The project has two key components. The first is the development of an Event Response Readiness Assessment (ERRA) tool, which is an evaluation instrument that assesses a system’s degree of optimum preparedness for responding to MCIs. It’s to be used by local, regional or state EMS agencies for self-evaluating readiness to respond. The assessment results can influence EMS and highway safety programmatic decisions. It can be used as a “scorecard,” establishing benchmarks and evaluating progress made. These findings should be essential to state departments of transportation (DOTs) as safety assessments are performed and strategic highway safety plan projects are selected.
The second component involves an emergency care inventory that displays resource availability and system capability by segment of U.S. interstates and highways. This is accomplished by developing a working matrix of data elements, known as Model Inventory of Emergency Care Elements (MIECE). Several elements will be inventoried, including the number of ground and air ambulances, MCI support vehicles, EMS providers, rescue and extrication vehicles, and equipment that can respond in 30, 60 and 90 minutes after notification of an MCI.

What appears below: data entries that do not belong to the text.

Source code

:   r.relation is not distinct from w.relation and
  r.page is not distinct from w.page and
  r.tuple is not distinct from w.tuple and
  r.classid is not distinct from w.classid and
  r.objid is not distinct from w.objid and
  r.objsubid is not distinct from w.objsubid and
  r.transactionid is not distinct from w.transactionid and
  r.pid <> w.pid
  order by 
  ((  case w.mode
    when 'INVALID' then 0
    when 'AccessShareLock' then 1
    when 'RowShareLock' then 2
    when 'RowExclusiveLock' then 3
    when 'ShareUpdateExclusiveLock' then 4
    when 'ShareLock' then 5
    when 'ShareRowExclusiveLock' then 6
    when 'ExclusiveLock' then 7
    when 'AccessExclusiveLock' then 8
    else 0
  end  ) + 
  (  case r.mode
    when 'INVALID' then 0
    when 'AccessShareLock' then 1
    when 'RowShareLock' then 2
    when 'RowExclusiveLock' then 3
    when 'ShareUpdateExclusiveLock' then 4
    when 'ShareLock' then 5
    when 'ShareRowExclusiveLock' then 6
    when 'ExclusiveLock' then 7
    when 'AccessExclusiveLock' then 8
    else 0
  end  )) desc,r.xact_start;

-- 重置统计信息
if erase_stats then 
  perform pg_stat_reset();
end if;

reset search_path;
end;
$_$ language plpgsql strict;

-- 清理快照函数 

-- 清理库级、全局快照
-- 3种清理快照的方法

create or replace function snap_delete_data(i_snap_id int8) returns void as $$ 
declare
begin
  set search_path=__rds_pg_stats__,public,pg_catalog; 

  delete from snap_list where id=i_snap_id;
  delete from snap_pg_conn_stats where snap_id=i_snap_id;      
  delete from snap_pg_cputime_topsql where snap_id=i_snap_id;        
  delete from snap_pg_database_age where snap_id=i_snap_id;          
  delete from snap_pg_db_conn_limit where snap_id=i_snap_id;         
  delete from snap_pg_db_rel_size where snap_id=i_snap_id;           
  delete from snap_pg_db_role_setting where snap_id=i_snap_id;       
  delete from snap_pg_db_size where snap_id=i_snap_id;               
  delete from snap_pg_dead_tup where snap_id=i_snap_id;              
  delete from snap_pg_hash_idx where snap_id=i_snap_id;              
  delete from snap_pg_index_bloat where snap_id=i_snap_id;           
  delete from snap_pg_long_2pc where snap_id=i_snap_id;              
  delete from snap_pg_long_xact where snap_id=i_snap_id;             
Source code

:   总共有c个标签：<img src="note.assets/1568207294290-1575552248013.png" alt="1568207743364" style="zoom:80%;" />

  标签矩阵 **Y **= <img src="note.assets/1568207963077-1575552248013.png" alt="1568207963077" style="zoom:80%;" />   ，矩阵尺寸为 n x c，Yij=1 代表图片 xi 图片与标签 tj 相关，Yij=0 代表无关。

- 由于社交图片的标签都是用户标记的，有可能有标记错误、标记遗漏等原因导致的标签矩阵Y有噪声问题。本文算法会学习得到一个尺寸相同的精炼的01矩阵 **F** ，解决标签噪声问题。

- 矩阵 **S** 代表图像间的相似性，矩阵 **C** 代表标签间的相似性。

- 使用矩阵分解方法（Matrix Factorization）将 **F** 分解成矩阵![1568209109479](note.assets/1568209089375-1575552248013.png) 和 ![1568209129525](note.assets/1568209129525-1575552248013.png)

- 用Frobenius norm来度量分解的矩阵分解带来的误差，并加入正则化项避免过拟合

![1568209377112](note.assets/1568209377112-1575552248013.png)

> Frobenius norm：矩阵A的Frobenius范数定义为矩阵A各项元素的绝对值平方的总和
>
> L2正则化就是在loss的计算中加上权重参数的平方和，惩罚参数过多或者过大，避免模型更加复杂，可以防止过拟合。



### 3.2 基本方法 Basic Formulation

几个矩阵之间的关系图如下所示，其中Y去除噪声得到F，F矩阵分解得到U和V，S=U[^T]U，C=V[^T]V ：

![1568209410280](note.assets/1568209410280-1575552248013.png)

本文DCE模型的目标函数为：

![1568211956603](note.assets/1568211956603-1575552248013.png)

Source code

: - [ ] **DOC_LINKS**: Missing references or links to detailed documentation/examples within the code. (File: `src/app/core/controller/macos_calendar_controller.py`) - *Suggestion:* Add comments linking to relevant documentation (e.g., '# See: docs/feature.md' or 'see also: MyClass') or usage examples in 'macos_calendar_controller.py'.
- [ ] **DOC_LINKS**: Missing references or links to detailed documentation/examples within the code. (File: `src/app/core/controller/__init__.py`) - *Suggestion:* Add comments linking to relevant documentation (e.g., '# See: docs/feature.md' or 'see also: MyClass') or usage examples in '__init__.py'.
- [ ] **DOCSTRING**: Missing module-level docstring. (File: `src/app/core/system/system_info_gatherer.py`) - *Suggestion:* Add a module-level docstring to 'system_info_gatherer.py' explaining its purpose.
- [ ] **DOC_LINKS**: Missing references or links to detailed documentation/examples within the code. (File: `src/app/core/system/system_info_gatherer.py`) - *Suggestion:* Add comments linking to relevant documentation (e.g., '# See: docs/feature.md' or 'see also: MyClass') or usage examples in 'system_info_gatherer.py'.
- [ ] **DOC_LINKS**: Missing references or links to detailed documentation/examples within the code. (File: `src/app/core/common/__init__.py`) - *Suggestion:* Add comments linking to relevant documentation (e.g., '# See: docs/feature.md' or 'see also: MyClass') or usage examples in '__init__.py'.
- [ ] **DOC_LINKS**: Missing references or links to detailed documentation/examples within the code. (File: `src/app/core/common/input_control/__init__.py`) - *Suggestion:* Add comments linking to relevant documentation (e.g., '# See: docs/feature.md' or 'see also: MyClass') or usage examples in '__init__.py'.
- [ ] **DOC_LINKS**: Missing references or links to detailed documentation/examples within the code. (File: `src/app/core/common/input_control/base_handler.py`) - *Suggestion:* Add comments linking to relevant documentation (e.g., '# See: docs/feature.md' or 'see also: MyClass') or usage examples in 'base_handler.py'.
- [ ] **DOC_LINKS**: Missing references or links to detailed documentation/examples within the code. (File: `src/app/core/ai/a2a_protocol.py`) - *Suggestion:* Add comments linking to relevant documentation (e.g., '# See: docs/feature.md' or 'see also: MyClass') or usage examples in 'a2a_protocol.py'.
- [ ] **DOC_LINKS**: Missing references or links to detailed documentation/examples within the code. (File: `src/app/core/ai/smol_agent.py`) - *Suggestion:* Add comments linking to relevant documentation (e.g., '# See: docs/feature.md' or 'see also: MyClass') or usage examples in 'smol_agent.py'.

The inventory also tracks communications and hospital capabilities. It looks at system capabilities, such as whether an incident command system is used, whether MCI response plans have been written and whether uniform triage systems are used. Having an inventory of these elements can not only help if an MCI occurs, but can also help regions, states and even the federal government decide where money can be spent to best enhance response capabilities.
Although the project is primarily aimed at enhancing highway safety, it’s obvious that the ERRA and MIECE information will help EMS providers regardless of the MCI that occurs.